(Exercise material)

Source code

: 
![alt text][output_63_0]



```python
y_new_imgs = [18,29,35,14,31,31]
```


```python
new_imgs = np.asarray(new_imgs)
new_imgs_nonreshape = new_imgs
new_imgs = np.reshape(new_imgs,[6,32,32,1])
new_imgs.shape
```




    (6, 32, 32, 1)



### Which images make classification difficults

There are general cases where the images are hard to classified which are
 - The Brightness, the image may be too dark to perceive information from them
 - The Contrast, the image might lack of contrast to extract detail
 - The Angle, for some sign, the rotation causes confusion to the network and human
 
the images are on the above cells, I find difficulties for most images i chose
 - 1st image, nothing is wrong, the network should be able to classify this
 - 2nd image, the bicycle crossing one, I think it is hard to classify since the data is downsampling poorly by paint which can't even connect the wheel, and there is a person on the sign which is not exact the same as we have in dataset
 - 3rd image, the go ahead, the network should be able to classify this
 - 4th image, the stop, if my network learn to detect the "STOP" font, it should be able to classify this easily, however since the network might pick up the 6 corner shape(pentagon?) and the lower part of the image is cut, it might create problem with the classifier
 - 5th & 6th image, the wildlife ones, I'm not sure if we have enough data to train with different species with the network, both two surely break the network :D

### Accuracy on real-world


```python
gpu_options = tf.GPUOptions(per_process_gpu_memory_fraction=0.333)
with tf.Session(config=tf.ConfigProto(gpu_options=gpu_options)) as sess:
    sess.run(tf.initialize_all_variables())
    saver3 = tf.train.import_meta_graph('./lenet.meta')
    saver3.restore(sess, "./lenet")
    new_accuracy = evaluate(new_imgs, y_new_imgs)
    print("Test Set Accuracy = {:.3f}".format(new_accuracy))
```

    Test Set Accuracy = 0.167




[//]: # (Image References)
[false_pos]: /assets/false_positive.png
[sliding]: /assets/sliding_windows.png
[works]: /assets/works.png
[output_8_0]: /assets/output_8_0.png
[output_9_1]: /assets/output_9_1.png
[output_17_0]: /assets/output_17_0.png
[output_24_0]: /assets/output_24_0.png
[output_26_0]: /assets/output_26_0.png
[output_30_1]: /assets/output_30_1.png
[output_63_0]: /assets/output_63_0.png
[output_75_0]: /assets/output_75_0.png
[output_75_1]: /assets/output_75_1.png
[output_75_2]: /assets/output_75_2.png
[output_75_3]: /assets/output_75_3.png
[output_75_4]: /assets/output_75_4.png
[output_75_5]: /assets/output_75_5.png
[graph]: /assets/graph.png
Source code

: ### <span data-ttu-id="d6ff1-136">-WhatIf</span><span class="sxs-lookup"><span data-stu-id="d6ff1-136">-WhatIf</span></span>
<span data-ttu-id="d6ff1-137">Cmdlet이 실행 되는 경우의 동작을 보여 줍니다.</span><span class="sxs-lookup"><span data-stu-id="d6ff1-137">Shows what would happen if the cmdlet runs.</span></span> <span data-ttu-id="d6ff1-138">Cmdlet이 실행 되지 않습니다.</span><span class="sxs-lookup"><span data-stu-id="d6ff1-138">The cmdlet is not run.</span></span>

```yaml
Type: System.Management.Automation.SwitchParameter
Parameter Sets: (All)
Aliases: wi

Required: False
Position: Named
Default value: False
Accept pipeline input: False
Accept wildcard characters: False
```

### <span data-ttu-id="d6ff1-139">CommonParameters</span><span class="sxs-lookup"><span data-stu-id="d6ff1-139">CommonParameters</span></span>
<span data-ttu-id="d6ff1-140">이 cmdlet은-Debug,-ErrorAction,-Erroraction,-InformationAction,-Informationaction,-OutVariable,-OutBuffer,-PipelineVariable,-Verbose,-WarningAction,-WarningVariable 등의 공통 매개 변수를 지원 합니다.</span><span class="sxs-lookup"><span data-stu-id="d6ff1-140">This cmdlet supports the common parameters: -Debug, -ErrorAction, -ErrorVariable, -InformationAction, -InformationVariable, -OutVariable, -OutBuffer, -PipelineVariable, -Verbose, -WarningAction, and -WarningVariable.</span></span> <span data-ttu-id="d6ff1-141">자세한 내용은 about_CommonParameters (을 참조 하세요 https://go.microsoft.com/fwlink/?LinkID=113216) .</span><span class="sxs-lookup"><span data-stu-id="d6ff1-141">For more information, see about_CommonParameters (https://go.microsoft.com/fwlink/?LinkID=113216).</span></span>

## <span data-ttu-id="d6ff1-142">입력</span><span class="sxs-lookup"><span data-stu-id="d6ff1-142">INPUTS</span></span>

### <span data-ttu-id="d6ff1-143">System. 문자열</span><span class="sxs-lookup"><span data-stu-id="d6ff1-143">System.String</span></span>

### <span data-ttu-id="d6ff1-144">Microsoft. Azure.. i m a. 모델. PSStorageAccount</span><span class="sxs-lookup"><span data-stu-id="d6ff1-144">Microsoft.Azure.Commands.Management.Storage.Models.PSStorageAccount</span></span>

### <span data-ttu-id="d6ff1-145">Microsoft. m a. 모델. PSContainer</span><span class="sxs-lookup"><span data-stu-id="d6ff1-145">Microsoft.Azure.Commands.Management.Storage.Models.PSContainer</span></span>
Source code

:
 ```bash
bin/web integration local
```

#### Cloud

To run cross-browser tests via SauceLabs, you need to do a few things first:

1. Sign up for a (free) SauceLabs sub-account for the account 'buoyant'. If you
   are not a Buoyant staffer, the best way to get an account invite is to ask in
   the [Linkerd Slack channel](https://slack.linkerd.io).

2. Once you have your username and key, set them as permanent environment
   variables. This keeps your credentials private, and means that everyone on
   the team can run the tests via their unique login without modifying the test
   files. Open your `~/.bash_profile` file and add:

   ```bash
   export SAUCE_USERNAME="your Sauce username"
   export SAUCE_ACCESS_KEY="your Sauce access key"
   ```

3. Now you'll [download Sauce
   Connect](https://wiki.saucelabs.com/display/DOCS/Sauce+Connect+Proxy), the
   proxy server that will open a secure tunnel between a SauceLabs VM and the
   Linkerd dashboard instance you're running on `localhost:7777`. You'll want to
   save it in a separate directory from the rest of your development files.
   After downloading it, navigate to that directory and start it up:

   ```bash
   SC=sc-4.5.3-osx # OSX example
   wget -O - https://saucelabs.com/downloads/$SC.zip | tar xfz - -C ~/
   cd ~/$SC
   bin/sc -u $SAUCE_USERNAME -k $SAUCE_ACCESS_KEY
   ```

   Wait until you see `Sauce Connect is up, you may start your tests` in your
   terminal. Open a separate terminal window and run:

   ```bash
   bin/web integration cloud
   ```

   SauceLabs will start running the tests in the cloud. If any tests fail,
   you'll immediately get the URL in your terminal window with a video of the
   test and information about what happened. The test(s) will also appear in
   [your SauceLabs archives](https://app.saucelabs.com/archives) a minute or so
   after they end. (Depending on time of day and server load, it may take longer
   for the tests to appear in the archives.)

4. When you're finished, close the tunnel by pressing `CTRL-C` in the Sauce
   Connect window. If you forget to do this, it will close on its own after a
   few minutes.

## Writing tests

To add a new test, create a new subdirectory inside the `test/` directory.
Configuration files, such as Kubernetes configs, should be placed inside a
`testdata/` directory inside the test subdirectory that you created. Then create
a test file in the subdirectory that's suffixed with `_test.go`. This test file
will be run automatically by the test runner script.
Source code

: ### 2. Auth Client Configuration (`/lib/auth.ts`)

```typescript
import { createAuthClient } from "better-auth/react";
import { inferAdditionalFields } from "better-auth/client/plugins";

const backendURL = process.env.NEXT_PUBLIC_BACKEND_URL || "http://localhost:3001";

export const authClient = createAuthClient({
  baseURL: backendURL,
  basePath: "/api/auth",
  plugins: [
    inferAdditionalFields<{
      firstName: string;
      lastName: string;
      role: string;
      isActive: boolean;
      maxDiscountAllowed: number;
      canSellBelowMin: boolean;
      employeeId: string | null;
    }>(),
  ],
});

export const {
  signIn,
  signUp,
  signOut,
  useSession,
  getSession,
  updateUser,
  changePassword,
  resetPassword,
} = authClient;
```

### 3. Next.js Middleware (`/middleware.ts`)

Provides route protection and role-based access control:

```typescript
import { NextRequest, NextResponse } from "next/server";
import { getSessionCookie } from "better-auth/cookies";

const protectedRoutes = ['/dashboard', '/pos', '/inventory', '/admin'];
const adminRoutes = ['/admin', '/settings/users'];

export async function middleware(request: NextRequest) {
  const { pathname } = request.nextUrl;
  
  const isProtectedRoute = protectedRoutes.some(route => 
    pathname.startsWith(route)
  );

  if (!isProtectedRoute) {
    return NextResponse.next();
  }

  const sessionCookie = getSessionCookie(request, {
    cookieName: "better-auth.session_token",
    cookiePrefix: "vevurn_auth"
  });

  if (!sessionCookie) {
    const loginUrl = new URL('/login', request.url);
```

(End Exercise material)

Among the entries above, how many lines include "your"? State the number and nothing else.

Result for this task ▸ 9